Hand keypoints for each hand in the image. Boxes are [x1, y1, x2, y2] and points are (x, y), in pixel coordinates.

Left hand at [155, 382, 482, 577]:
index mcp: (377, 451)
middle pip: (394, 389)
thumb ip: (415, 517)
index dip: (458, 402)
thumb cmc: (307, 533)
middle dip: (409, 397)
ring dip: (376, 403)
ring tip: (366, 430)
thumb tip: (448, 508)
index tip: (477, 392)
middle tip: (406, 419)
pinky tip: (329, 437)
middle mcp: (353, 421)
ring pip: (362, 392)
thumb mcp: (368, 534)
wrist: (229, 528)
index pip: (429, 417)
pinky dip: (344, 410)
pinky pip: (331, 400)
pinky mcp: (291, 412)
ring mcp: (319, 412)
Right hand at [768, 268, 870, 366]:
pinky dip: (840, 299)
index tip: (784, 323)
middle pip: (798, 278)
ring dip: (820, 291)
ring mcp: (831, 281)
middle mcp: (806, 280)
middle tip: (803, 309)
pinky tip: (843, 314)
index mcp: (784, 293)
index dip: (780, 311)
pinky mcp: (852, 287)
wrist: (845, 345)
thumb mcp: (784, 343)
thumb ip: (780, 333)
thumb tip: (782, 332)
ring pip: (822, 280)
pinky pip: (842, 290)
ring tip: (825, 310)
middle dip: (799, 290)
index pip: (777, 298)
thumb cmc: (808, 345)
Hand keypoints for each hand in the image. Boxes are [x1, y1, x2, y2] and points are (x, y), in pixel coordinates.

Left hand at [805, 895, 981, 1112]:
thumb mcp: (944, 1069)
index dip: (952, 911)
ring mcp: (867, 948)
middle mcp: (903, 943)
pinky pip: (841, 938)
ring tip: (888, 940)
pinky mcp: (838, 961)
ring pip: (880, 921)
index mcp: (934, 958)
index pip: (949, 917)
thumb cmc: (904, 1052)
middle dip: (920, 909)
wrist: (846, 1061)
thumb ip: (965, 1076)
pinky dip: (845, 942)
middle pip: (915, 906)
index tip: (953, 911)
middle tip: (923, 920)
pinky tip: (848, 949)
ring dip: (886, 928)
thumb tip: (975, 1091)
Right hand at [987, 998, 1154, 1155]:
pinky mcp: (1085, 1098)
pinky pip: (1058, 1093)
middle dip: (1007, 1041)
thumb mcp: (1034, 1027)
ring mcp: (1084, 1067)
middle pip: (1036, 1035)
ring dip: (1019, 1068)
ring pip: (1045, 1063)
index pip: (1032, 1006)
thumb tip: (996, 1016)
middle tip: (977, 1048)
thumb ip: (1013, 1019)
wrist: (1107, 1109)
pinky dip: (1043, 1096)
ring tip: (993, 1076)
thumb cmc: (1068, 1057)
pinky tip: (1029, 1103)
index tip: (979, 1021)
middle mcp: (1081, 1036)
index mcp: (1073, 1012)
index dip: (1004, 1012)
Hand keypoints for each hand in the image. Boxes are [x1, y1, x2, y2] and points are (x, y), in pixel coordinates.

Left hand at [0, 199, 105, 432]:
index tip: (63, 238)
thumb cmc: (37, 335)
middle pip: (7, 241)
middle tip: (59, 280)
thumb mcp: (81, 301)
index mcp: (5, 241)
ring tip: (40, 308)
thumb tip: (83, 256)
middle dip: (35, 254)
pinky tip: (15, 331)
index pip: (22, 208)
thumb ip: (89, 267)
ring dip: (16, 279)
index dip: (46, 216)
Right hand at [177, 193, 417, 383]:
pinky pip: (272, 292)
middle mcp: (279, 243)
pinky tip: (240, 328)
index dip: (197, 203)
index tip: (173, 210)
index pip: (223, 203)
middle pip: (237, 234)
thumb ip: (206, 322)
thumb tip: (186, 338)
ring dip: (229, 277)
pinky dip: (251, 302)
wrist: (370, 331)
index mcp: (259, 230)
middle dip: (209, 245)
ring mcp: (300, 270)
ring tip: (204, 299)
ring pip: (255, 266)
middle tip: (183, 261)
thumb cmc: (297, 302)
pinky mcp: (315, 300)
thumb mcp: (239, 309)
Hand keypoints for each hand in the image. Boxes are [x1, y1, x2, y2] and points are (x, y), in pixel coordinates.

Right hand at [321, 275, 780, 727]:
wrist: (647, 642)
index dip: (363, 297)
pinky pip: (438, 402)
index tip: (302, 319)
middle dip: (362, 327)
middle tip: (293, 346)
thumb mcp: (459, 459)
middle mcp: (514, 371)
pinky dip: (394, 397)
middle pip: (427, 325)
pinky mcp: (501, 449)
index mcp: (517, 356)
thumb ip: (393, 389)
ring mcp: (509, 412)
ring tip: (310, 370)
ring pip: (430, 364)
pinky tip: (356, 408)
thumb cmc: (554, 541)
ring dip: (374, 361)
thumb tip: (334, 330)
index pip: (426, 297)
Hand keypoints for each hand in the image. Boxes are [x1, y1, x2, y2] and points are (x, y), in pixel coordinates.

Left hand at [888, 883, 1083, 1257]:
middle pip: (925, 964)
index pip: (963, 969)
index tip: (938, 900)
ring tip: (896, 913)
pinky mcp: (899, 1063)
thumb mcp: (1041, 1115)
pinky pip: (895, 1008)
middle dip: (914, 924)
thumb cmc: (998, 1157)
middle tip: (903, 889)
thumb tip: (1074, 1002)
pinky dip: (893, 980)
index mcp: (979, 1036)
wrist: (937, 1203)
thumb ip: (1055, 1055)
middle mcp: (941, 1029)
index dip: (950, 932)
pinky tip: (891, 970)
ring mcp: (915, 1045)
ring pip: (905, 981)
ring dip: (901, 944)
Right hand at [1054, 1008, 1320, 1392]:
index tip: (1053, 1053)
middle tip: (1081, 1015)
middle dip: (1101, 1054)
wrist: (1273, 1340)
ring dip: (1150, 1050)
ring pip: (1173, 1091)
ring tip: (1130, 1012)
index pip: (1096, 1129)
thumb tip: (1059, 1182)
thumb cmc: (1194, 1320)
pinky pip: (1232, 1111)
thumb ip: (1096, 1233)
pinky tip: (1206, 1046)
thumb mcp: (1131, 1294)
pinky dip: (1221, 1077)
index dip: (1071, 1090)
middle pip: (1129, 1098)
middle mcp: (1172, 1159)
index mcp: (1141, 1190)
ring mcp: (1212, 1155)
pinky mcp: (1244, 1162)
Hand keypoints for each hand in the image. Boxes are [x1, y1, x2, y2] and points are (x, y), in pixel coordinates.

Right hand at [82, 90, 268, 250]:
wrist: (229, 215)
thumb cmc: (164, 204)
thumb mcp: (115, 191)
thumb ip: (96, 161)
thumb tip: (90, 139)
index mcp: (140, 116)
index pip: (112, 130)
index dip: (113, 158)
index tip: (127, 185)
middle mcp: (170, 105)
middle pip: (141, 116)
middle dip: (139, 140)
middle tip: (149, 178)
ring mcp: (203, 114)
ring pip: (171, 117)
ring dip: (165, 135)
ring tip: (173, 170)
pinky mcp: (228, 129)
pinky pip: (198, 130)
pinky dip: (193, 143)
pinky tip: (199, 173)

- **What you have to do**: Reply with the lines from the first line of the entries through the line that contains "thumb cmc: (808, 345)", repeated exactly with both ends kept, and with nothing else.

- **Task output**:
Hand keypoints for each hand in the image. Boxes are [x1, y1, x2, y2] and points are (x, y), in pixel coordinates.

Left hand at [155, 382, 482, 577]:
index mcp: (377, 451)
middle pip: (394, 389)
thumb ip: (415, 517)
index dip: (458, 402)
thumb cmc: (307, 533)
middle dip: (409, 397)
ring dip: (376, 403)
ring tip: (366, 430)
thumb tip: (448, 508)
index tip: (477, 392)
middle tip: (406, 419)
pinky tip: (329, 437)
middle mcp: (353, 421)
ring pip: (362, 392)
thumb mcp: (368, 534)
wrist: (229, 528)
index pip: (429, 417)
pinky dip: (344, 410)
pinky pip: (331, 400)
pinky mcp: (291, 412)
ring mcp: (319, 412)
Right hand at [768, 268, 870, 366]:
pinky dip: (840, 299)
index tip: (784, 323)
middle pip: (798, 278)
ring dip: (820, 291)
ring mcp: (831, 281)
middle mcp: (806, 280)
middle tip: (803, 309)
pinky tip: (843, 314)
index mcp: (784, 293)
index dip: (780, 311)
pinky mcp: (852, 287)
wrist: (845, 345)
thumb mcp: (784, 343)
thumb ip: (780, 333)
thumb tip: (782, 332)
ring pip: (822, 280)
pinky pip: (842, 290)
ring tip: (825, 310)
middle dip: (799, 290)
index pip: (777, 298)
thumb cmc: (808, 345)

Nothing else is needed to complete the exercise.